Sometimes, it’s OK to be a follower.

Tonight I find myself sipping a Long Island iced tea instead of my usual hot beverage, in hopes that a loose mind might meet loose fingers. And let’s face it, despite the love and devotion one might hold for caffeine, every now and then we need a different type of buzz.

The past few evenings I’ve found myself engaging in something that my favorite Prof. calls, “Playing the keys.” Now I’ve heard of this technique before—usually termed something like ‘Free Writing’, but there’s just something about his verbiage that makes it so much more appealing. For those not in the know, this procedure involves writing for a set period of time with zero regards to spelling, grammar, and subject matter. In essence, you’re writing absolute nonsense. The general goal is to clear the mind, get past perfectionist tendencies, and hopefully find some thread of thought that can develop into more. It’s something people like me need use to get out of their own heads. My first reaction to the concept was very open-minded and full of writer-ly enthusiasm. OR, it might have ended in a sniff as I reached for my Thesaurus.

But sometimes, even synonyms get tossed in disgust. So I surrendered and gave it a try after reading yet another lovely experience had by people who know more than I do. And I have to tell you, it’s fun. Of course, it’s also weird and nonsensical, and full of grating errors, but it’s a reflection of your brain, and the way thoughts develop; no longer floating around in the think-tank but in visual, tactile form.

Added bonus: You discover new things about yourself. For example, apparently I prefer an oblivious death, such as the sun engulfing the earth. A bit macabre perhaps, but true.

I was also surprised at some of the lyricism found in my thoughts; some of which were quite pretty (I swear I’m not a pompous person). Here are just a few—and do remember it’s not meant to make sense:

“The ice cold lakes below beckon with temptation and call for a life that is not my own. I dream of you, of pain and sorrow, reactions and moves that are not reality, but a message to myself that I must let you go.”

“A strange taste of copper has overtaken my tongue and my eyes long for the rosy blush that slides over bright metals in fake visions.”

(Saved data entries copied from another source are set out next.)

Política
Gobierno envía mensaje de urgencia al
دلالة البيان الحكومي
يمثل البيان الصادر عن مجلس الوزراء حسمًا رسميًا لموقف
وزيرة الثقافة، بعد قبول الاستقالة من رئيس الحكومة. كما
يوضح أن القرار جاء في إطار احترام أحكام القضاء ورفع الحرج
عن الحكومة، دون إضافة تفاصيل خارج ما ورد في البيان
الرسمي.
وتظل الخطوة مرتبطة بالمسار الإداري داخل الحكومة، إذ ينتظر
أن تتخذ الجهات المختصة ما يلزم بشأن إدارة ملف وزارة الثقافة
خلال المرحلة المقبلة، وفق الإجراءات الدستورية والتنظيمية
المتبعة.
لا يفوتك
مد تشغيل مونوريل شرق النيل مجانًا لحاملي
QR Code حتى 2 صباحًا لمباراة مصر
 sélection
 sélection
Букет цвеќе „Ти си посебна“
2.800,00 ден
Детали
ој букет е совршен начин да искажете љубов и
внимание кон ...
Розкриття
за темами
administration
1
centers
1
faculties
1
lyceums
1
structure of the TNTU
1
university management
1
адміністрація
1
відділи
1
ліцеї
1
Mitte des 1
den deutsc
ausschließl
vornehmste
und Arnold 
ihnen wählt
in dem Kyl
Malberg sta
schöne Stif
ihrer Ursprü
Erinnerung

“There is music in the whispers of your lips and songs hovering in the strands of your hair as you giggle and paint your love gold. “

I can’t honestly say that anything has inspired me in one direction or another, but I do feel more creative. And yes, we get touchy-feely here. So as someone who has jumped on the bandwagon, allow me to add my voice to the masses. Let go, play the keys, and dance with your words. You’ll feel better. I promise.

Waiting…

Waiting has never my strong suit, but apparently that’s the name of the game. You pour your heart and soul into every piece you write, you send it out into the literary world, and then…you wait. I have several short stories out for submission, which sadly means I can’t post them here. But in the meantime, I continue to write and caffeinate. This combination is really the only thing that keeps my mind off the question of whether I’ll be adding a lovely little ‘A’, or a glaring red ‘R’ to my submission log. In this constant nervous state, I’ve produced two new flash fiction pieces – “If I Know a Song of Africa” and “Living Imagination”. I’m rather attached to the first, because its in reference to one of my favorite Karen Blixen quotes from Out of Africa (the book, not the film). It’s a marvelous little read, and I always snag another copy to share whenever one crosses my path. If you happen to discover this little gem in your own journey, I strongly suggest you give it a go!